And behold, the curtain of the temple was torn in two, from top to bottom. And the earth shook, and the rocks were split. The tombs also were opened. And many bodies of the saints who had fallen asleep were raised, and coming out of the tombs after his resurrection they went into the holy city and appeared to many.
The third miracle was the earthquake that split the rocks and broke open many of the tombs. Earthquakes themselves are not miraculous, but the timing of this one was. It was at the very moment when Jesus died. Moreover, it was the prelude to the resurrection of many holy persons. Matthew does not explain what the earthquake meant, but it probably corresponded to the giving of the law at Sinai, when the earth also trembled. That was a time of fear for those who had been brought out of Egypt, for God is a holy God and the law is a terrible thing for those who have broken it. The revelation of the presence of God on Mount Sinai was so terrifying that even Moses said, “I am trembling with fear” (Hebrews 12:21). The earthquake at Calvary matches the earthquake at Sinai and reminds us that although “the law was given through Moses; grace and truth came through Jesus Christ” (John 1:17).

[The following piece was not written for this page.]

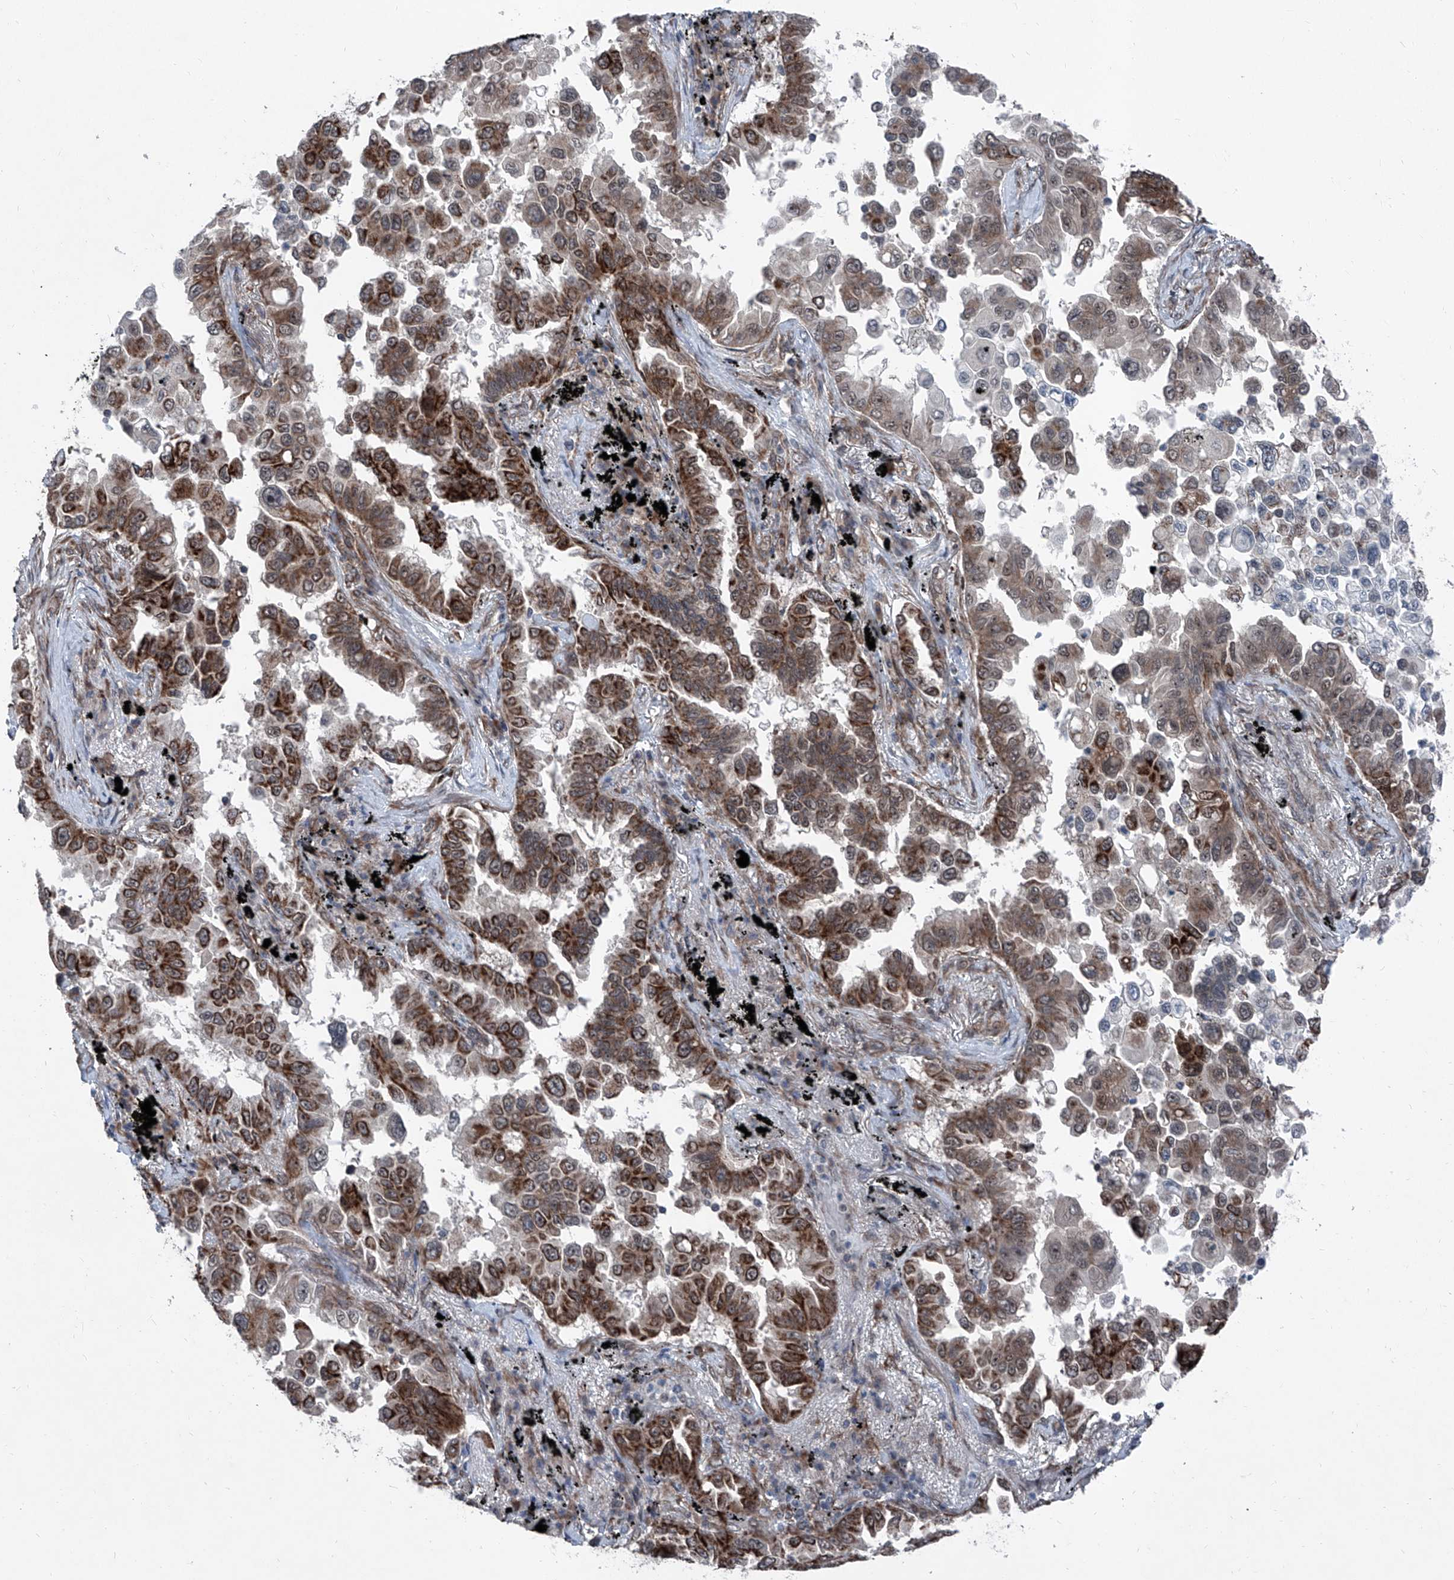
{"staining": {"intensity": "moderate", "quantity": ">75%", "location": "cytoplasmic/membranous"}, "tissue": "lung cancer", "cell_type": "Tumor cells", "image_type": "cancer", "snomed": [{"axis": "morphology", "description": "Adenocarcinoma, NOS"}, {"axis": "topography", "description": "Lung"}], "caption": "Brown immunohistochemical staining in lung adenocarcinoma demonstrates moderate cytoplasmic/membranous staining in approximately >75% of tumor cells.", "gene": "COA7", "patient": {"sex": "female", "age": 67}}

There are aspects of these miracles that we do not understand. The meaning of the torn veil is easiest because of the way it is developed in the book of Hebrews. But the darkness is unexplained. So is the earthquake. And so is the miracle to which we come now: the resurrection of many of the Old Testament saints and their appearance to many in Jerusalem following Jesus’ resurrection. There are many things Matthew does not tell us. We do not know whether these were saints who had died long ago or only recently, like Lazarus who had only been dead for three days. We do not know how long they remained alive. Was this a permanent resurrection? If it was, what happened to them? Were they translated to heaven, like Elijah? Or did they die again? We do not even know whom they went into Jerusalem to see or why they went or what they said to those they saw there.
What we do know is that the report is historical. Otherwise, why would Matthew record such an amazing thing at all? Or, granted that he has, why with no explanation of its meaning? What we can suppose is that the resurrection of these believers was a foretaste and pledge of the final resurrection of all who believe in Jesus. For what could this mean but a promise from God that just as Christ was raised from the dead, so also will God raise from the dead those who die in him?
Jesus had taught this clearly. When his friend Lazarus had died and Jesus had returned to Bethany at the request of Lazarus’ sisters, Mary and Martha, Martha went out to meet him, saying, “Lord, if you had been here, my brother would not have died.” Jesus told her, “Your brother will rise again.”
That was orthodox teaching among the Jews of that day, no doubt drawn from Old Testament texts. But Martha was thinking of the future, and her reply showed that she did not connect this future resurrection with Jesus in any specific way. “I know he will rise again in the resurrection at the last day,” Martha said.
Jesus replied, “I am the resurrection and the life. He who believes in me will live, even though he dies; and whoever lives and believes in me will never die” (John 11:21-26). This was comprehensive teaching. It indicated that true life is spiritual life and that those who believe in Jesus have it. It also taught about a final resurrection according to which it is right to say of those who believe that they “will never die.” All this is because of Christ and is experienced through faith in him. It is why Jesus began his teaching by saying, “I am the resurrection and the life” (v. 25). God indicated that this is the destiny of all who believe in Jesus Christ as their Savior by raising some to life at the time of Jesus’ resurrection.